### What you will do
Print the text of the rows below line for line, with no changes, and omit the pictures from your output.

### Task material
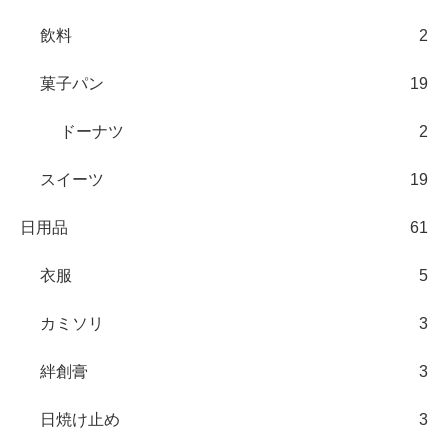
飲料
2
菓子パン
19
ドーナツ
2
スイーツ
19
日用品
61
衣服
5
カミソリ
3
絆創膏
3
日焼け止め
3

### Answer space
飲料
2
菓子パン
19
ドーナツ
2
スイーツ
19
日用品
61
衣服
5
カミソリ
3
絆創膏
3
日焼け止め
3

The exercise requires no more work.